>>>

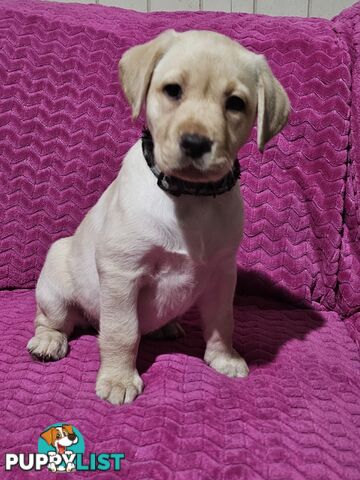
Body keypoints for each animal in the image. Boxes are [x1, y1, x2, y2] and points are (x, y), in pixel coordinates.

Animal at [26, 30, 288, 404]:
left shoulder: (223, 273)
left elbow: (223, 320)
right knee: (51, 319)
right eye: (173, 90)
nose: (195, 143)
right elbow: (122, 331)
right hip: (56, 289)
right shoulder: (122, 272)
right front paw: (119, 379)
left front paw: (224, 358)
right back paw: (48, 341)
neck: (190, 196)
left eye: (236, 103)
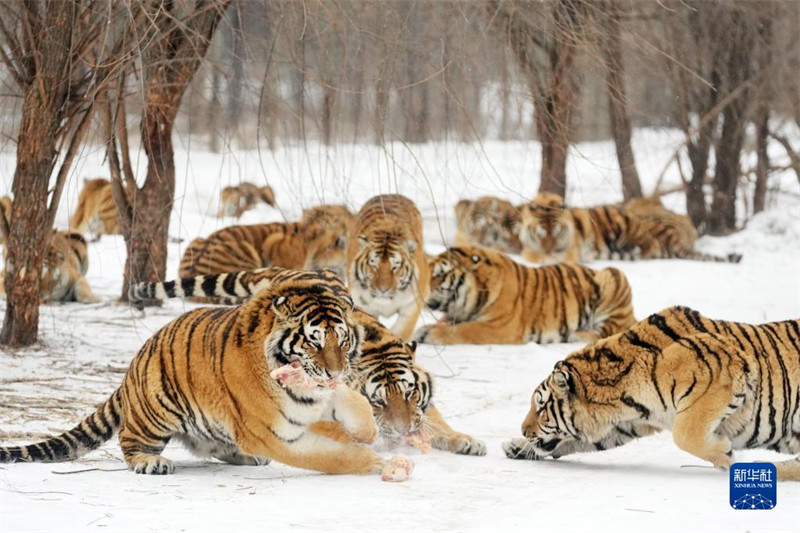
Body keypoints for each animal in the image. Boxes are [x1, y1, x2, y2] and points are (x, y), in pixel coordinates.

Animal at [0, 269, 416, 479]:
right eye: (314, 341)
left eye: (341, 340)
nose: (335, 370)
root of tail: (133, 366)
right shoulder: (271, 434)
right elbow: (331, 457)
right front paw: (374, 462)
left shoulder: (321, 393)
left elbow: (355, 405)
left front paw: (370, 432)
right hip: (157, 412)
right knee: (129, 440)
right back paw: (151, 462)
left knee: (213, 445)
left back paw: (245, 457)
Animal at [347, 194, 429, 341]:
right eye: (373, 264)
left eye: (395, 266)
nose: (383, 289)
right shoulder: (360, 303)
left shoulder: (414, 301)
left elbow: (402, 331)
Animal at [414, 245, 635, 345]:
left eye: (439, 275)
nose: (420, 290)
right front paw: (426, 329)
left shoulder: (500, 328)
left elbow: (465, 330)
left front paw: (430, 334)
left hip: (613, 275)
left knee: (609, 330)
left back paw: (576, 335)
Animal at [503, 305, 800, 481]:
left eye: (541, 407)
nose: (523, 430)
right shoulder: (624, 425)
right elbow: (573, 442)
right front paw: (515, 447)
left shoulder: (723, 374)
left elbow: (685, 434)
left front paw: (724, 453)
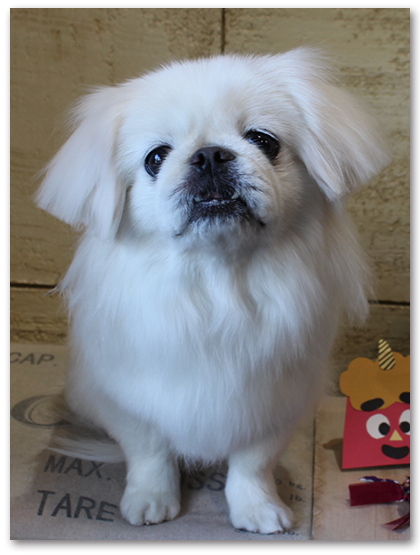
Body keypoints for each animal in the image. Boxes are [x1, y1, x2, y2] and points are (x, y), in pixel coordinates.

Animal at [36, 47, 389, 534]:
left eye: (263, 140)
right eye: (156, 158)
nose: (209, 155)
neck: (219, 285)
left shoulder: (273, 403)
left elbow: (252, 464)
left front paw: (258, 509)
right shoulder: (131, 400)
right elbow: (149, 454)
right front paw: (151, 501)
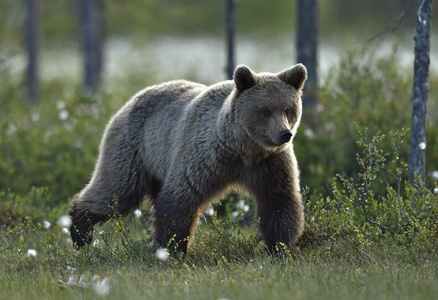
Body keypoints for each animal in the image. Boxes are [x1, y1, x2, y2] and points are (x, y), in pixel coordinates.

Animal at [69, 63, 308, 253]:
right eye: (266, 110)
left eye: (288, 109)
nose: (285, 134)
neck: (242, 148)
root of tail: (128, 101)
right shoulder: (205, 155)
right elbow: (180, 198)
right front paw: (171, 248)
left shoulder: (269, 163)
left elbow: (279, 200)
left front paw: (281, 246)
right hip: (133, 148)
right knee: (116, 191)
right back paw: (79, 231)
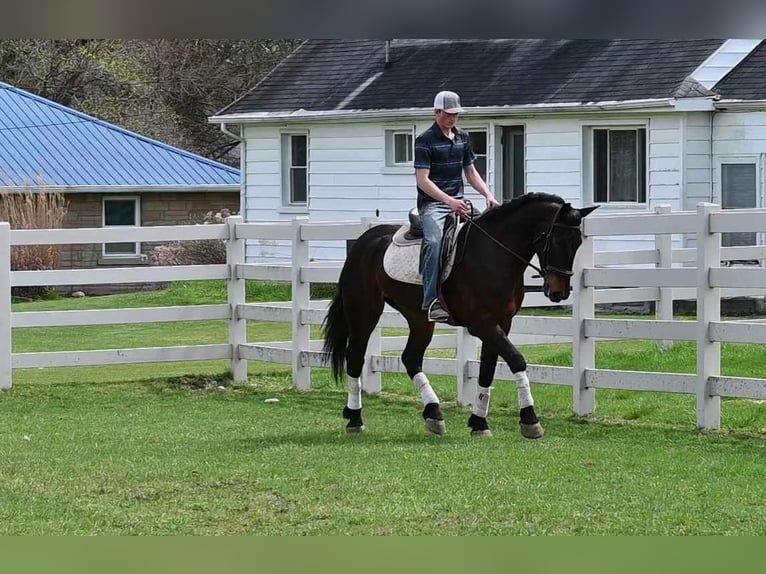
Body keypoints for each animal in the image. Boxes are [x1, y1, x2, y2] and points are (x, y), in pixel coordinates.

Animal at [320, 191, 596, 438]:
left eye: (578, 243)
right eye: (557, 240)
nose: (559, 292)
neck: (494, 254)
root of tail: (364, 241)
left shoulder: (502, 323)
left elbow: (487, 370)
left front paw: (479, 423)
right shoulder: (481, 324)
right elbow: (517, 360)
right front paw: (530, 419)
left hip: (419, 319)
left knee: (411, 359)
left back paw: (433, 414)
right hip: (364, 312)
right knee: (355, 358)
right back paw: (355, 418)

<<<

→ **WHAT TO DO**
Report each line of the material in which the string "back" occurs.

→ **EXERCISE RESPONSE**
right back paw: (48, 341)
right back paw: (151, 462)
left back paw: (245, 457)
left back paw: (576, 335)
right back paw: (79, 231)
left back paw: (433, 414)
right back paw: (355, 418)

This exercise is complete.